Results of their drone study were published in the peer-reviewed journal The Auk: Ornithological Advances this week. The study concluded that data gathered by drones was about as effective as data gathered by human experts on the ground in deriving an accurate population estimate of songbirds. The full study, “The feasibility of counting songbirds using unmanned aerial vehicles,” was authored by Gettysburg College environmental studies professor Andy Wilson with two undergraduate students in his lab, Janine Barr and Megan Zagorski. 

A male Cerulean Warbler.

A male Cerulean Warbler.

Wilson said he had the idea to use drones to listen to songbirds when he was studying Cerulean Warblers in the area just a few seasons earlier. “It was a hilly area and we were doing surveys mostly from ridge tops. I knew we got a great sample of that habitat, but we were missing steep slopes to either side of us,” the scientist said.

It’s not just steep hillsides but muddy marshes, icy conditions and man-made obstacles from highways to dams, that can block scientists from all the places they’d like to study wildlife. In ornithology, Wilson said, “Sometimes traversing terrain can disturb the birds and stop them from singing.”

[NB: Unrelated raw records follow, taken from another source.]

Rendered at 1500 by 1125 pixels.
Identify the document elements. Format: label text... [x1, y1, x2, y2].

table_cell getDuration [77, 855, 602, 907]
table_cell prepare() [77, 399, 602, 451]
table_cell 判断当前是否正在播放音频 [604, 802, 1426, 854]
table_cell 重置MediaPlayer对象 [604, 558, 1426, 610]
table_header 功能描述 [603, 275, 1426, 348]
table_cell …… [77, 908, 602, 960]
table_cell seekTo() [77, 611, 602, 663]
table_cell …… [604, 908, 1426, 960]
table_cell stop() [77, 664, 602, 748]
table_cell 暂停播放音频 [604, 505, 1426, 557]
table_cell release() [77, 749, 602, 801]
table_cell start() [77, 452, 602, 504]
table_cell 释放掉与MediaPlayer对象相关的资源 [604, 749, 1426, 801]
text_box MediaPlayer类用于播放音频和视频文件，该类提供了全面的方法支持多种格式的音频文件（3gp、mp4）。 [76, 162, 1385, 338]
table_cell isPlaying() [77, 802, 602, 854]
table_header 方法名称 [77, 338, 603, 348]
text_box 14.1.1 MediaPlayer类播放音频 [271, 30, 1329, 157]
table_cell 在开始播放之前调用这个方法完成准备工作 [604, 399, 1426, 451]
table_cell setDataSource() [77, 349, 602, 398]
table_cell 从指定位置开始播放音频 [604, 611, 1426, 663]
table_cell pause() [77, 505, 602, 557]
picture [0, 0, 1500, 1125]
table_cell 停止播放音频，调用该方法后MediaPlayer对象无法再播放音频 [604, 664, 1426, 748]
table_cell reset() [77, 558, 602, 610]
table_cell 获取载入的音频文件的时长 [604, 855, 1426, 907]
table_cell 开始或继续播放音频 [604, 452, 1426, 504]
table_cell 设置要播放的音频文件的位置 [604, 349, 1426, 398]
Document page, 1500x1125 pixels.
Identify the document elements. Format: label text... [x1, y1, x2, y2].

Birds sing to mark their territory and attract mates. Constant singing burns a lot of energy. If a bird senses that its songs won’t be heard, due to noise from human activity especially, they may stop singing to save energy. A lack of birdsongs, as the book Silent Spring by Rachel Carson portrays, can indicate burgeoning environmental problems that can have dire consequences to human life, too.

Wilson’s team tied audio recorders to drones with a fishing line 8 meters long to eavesdrop on birds. The lines were long enough that the microphones wouldn’t pick up noise from the drones themselves. The set up also allowed drones to hover at a reasonable distance from the birds they set out to observe. Rather than flying for miles, the drones hovered to act like a human ornithologist conducting what’s called a point count. In a point count, an observer jots down a note about all the birds they can see and hear from a certain location for a set period of time.

The Gettysburg College researchers used DJI’s Matrice 100 quadcopter drones to conduct their study. Research-grade drones used by the likes of large agricultural businesses would have been nice, Wilson said, but aren’t particularly affordable for academic purposes.

While population estimates derived from drone-recorded birdsongs were generally of the same high quality as estimates made with data gathered by ornithologists on the ground, there were a few exceptions. Unmanned aerial vehicles didn’t pick up lower frequency birdsongs like those of the Mourning Dove. And it was hard to suss out a count of Gray Catbirds, because of the high density of their calls. But audio data from drones worked to count other species typical to the Appalachians.

Wilson tells TechCrunch his lab will continue to explore the feasibility of drones to study bird populations. He is planning new studies to evaluate whether or not, and at what point, drones may effect bird behavior. For example, do birds react to drones flown at 50, 60 or more meters away? And how do they change their behavior, if yes? He also wants to compare the quality of birdsong data gathered by recorders on the ground, to that of drones.

Wilson said environmental scientists generally would like to use drones in their studies, but two things are needed to embrace them more commonly. Even top of the line quadcopters only fly for about 22 minutes in clear conditions per battery, Wilson said. And they’re still loud enough that scientists are concerned about disturbing wildlife. “It’s not just the scientific community that would want this. I think there’s a general market for quieter drones,” he said.

Indeed, nobody wants a whining or roaring robot flying overhead.